- _WHAT YOU WILL DO_
All that belongs in the answer is the lines from the one containing "dish sponge: present" to the end of the listing below, copied exactly, pictures excluded.

- _PROVIDED INFORMATION_

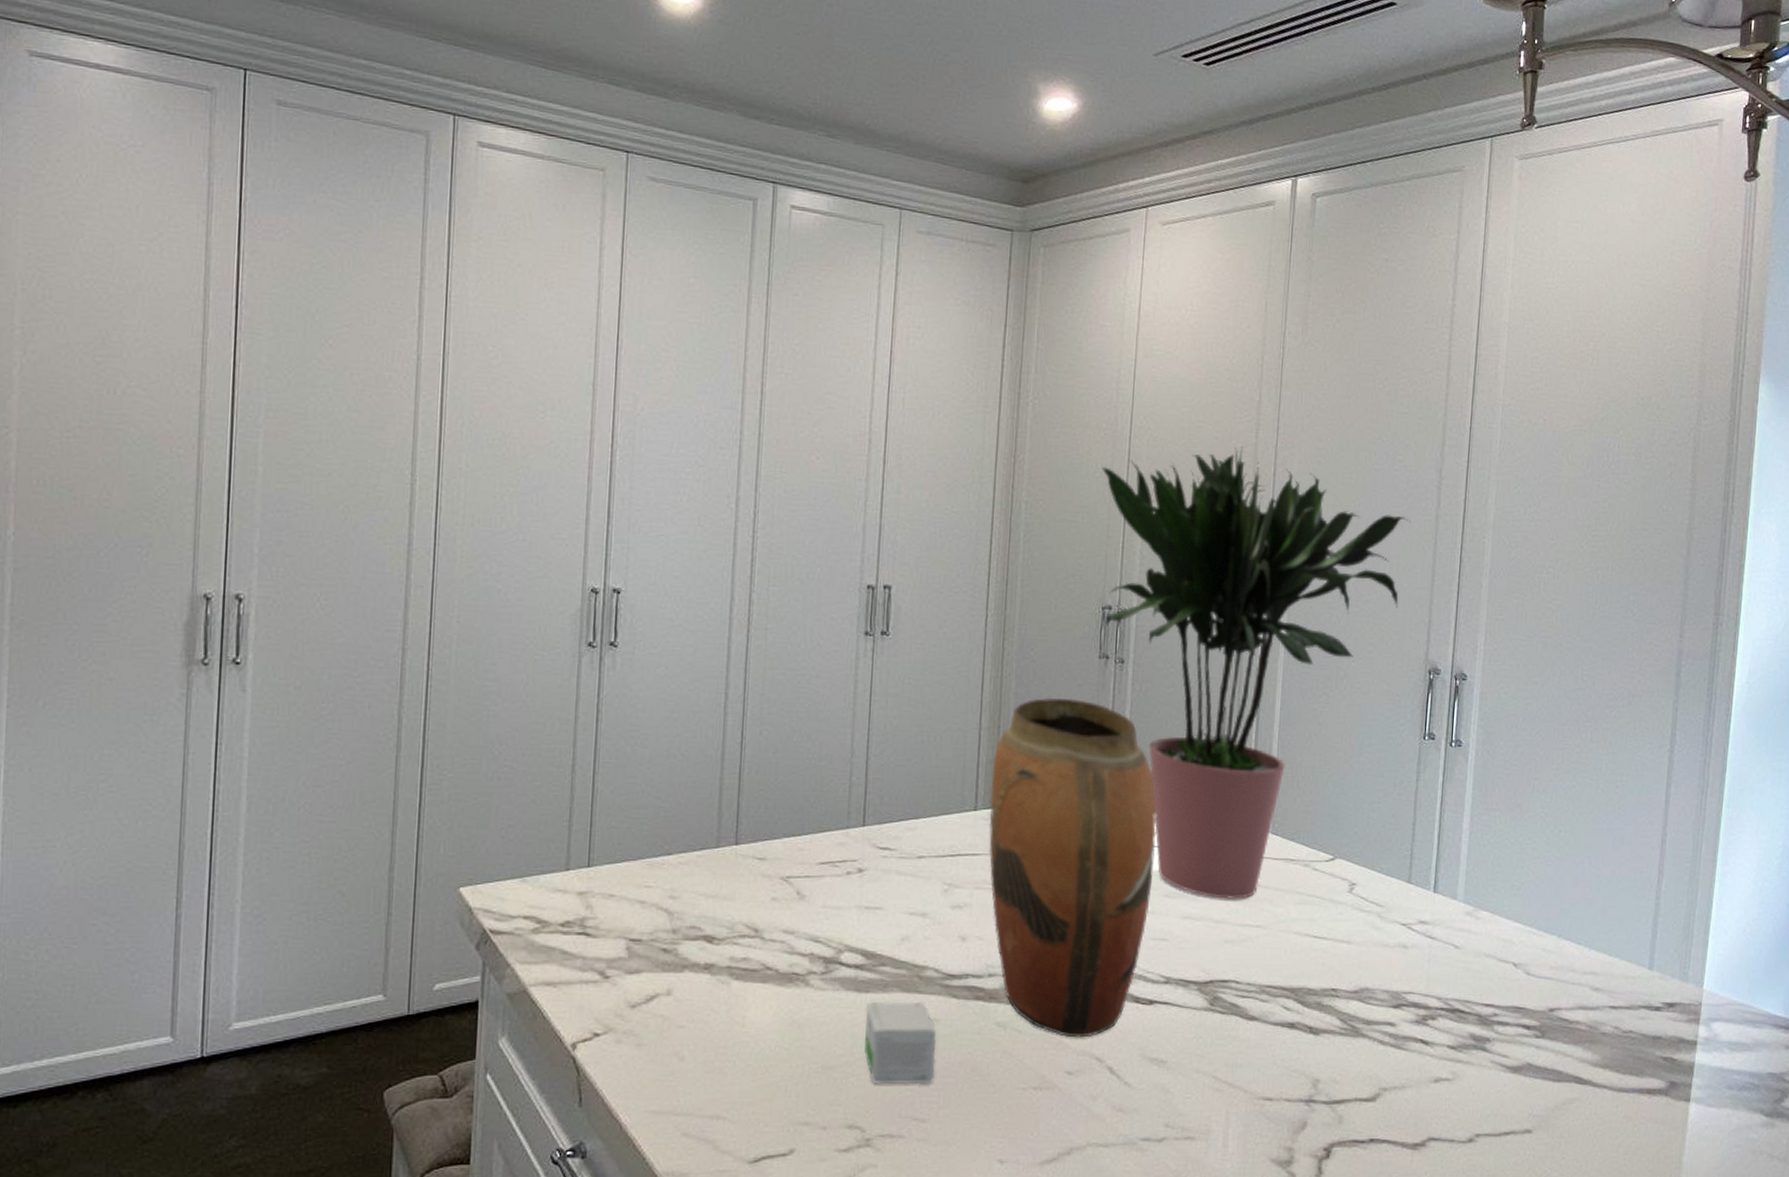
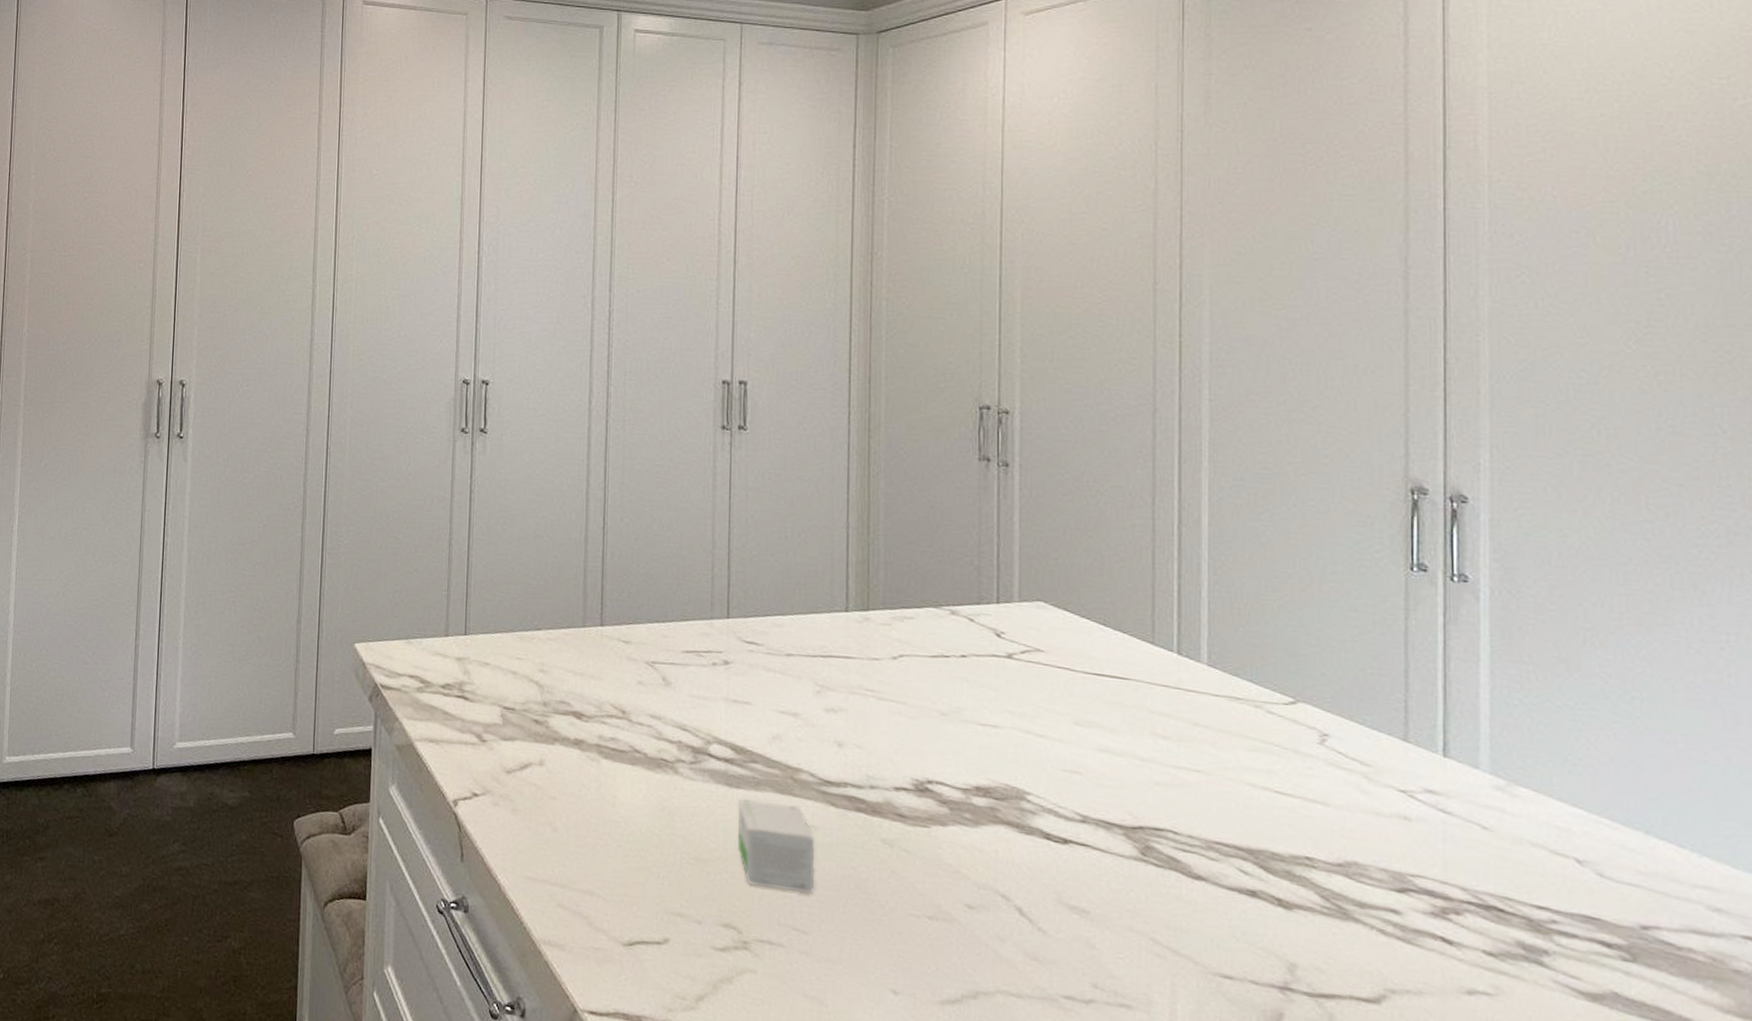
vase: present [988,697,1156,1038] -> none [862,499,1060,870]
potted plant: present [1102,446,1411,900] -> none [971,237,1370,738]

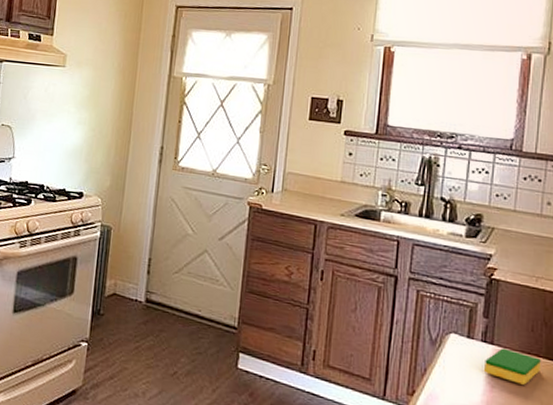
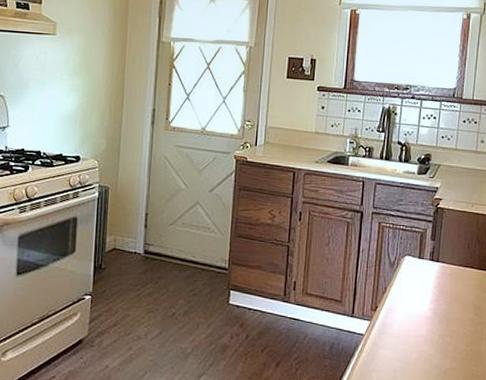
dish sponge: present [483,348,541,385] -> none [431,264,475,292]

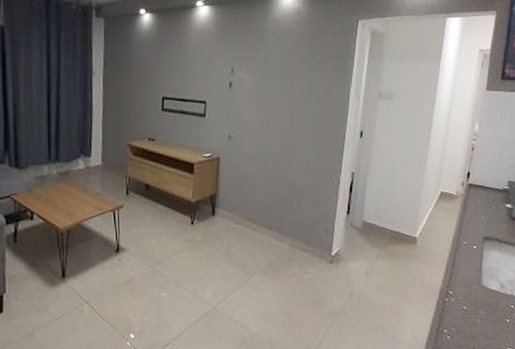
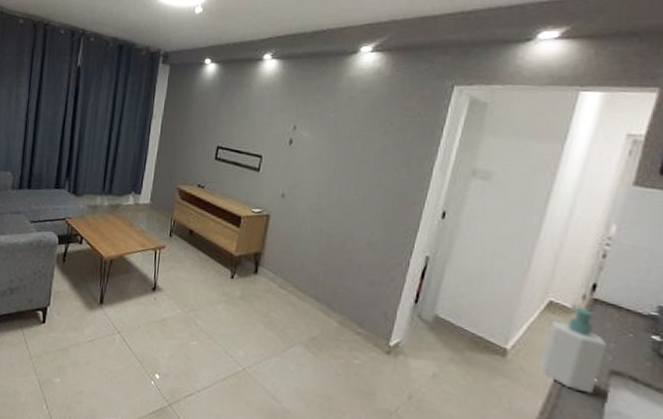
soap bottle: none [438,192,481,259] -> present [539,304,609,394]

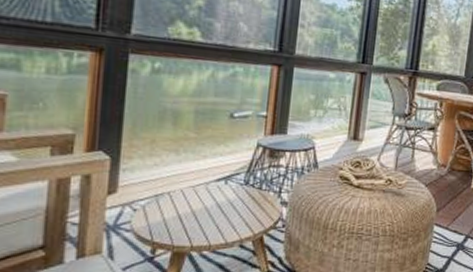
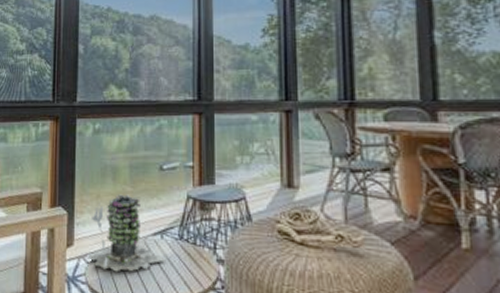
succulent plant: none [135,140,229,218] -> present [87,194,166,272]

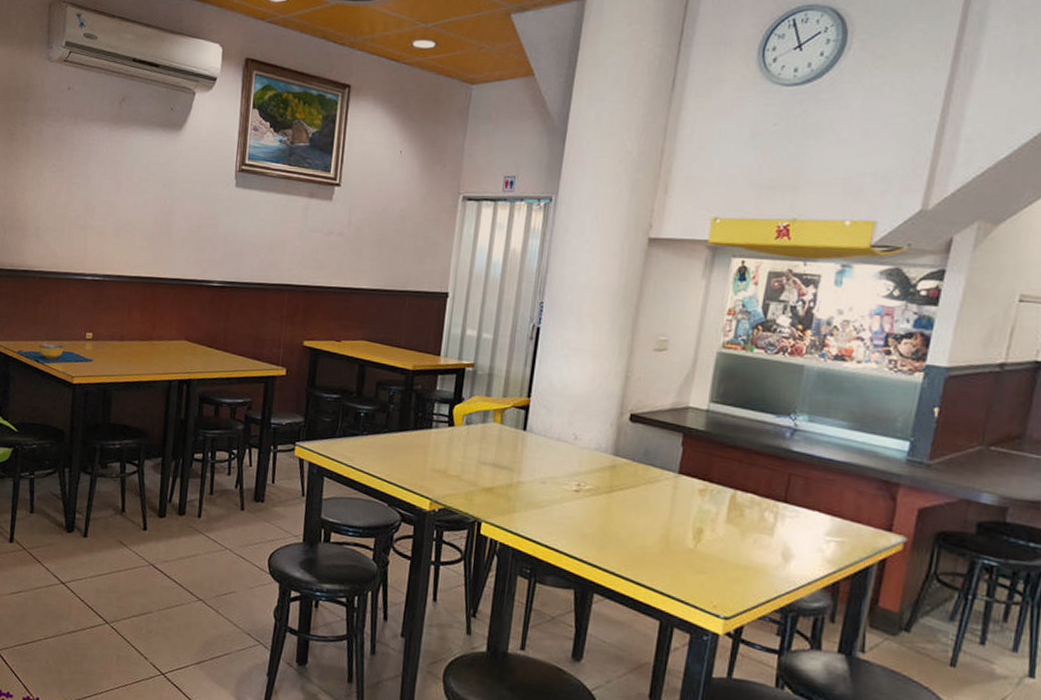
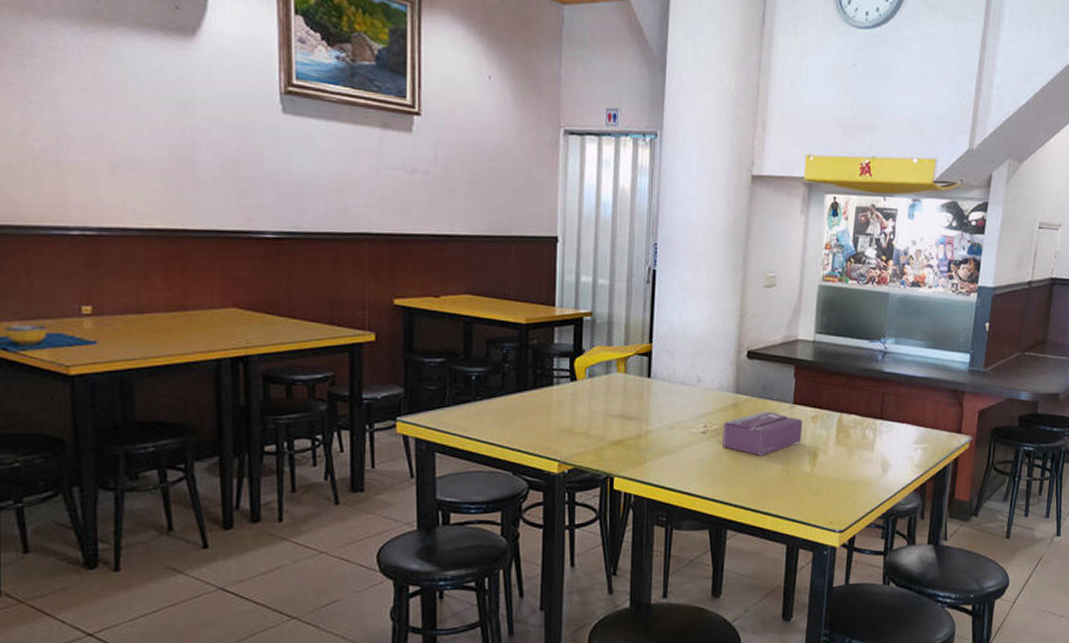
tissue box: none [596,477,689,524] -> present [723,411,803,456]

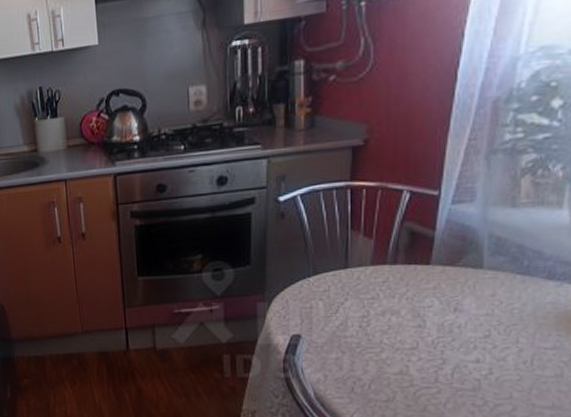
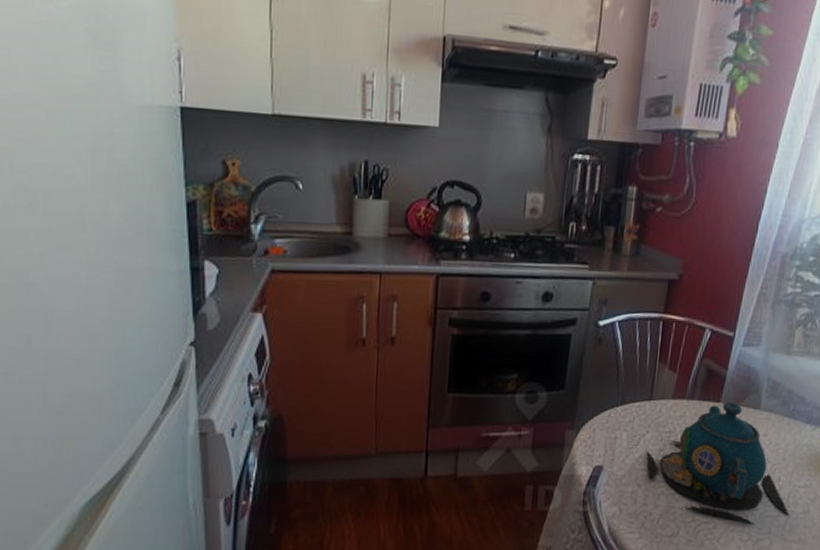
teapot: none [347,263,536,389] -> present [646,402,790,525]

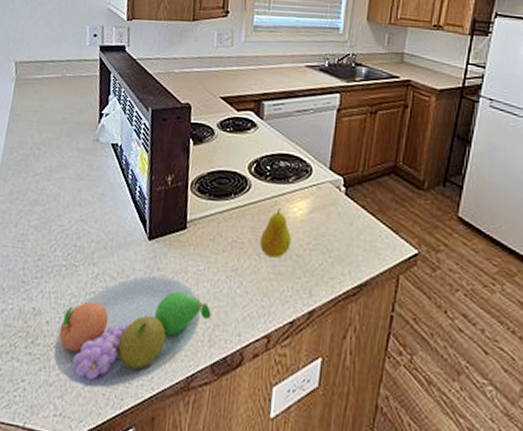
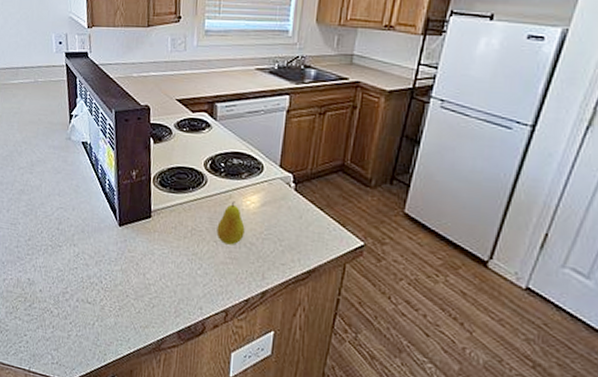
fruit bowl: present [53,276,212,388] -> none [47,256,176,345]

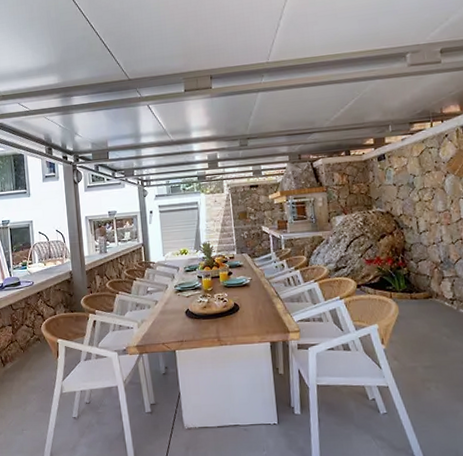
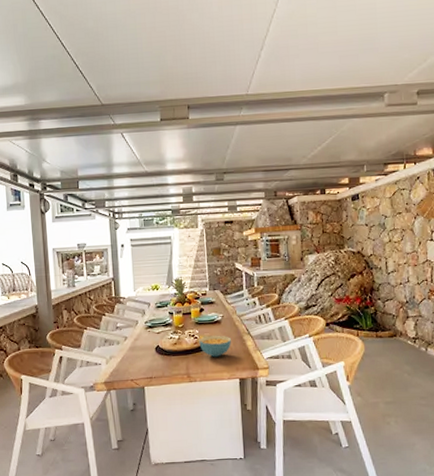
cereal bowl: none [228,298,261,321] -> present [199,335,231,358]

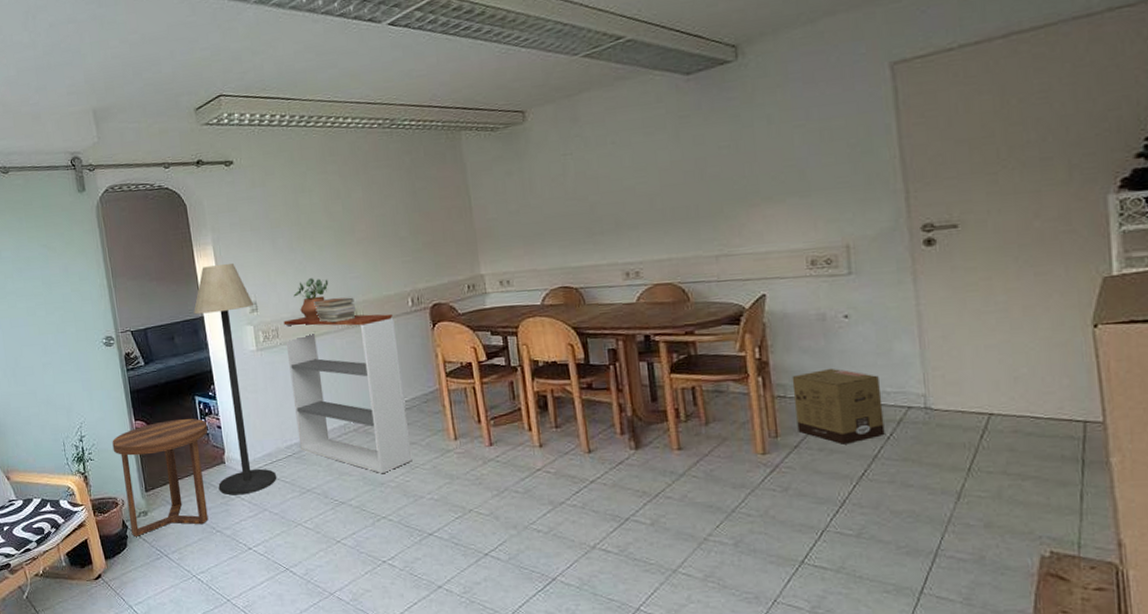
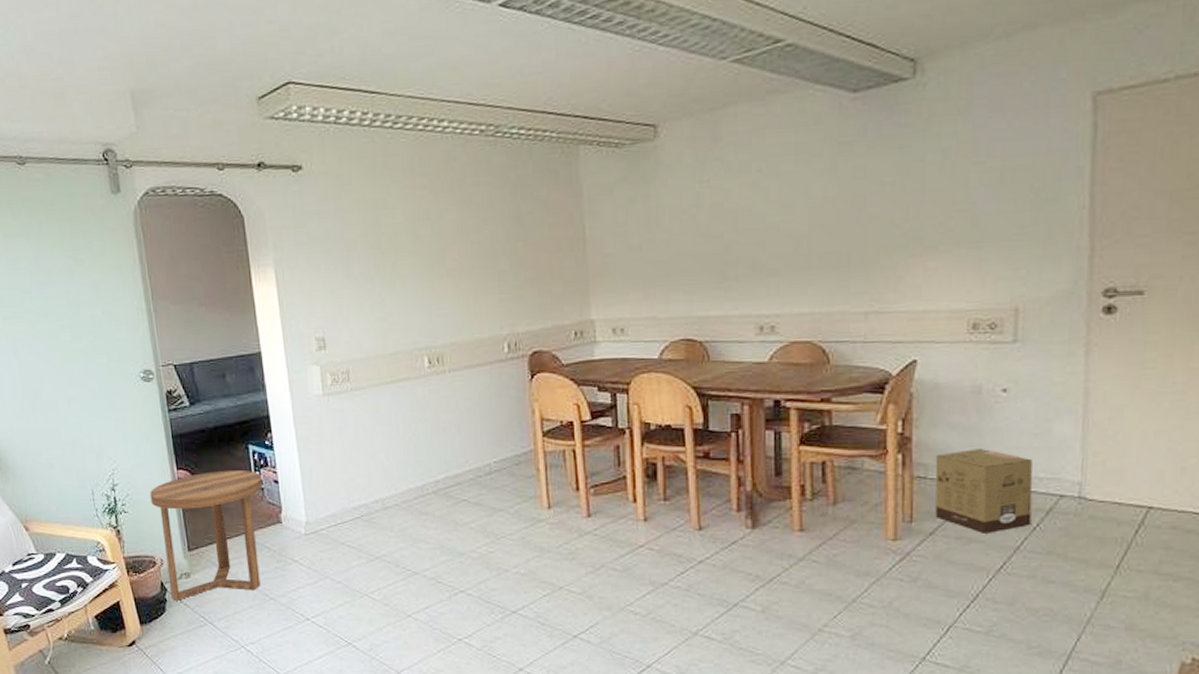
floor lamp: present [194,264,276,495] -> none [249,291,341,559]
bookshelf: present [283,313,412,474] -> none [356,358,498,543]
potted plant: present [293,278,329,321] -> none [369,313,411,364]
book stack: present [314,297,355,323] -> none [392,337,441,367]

- _FINAL ANSWER_
dish sponge: present [483,348,541,385] -> none [431,264,475,292]

soap bottle: none [438,192,481,259] -> present [539,304,609,394]

succulent plant: none [135,140,229,218] -> present [87,194,166,272]

tissue box: none [596,477,689,524] -> present [723,411,803,456]

teapot: none [347,263,536,389] -> present [646,402,790,525]

fruit bowl: present [53,276,212,388] -> none [47,256,176,345]

cereal bowl: none [228,298,261,321] -> present [199,335,231,358]

floor lamp: present [194,264,276,495] -> none [249,291,341,559]
bookshelf: present [283,313,412,474] -> none [356,358,498,543]
potted plant: present [293,278,329,321] -> none [369,313,411,364]
book stack: present [314,297,355,323] -> none [392,337,441,367]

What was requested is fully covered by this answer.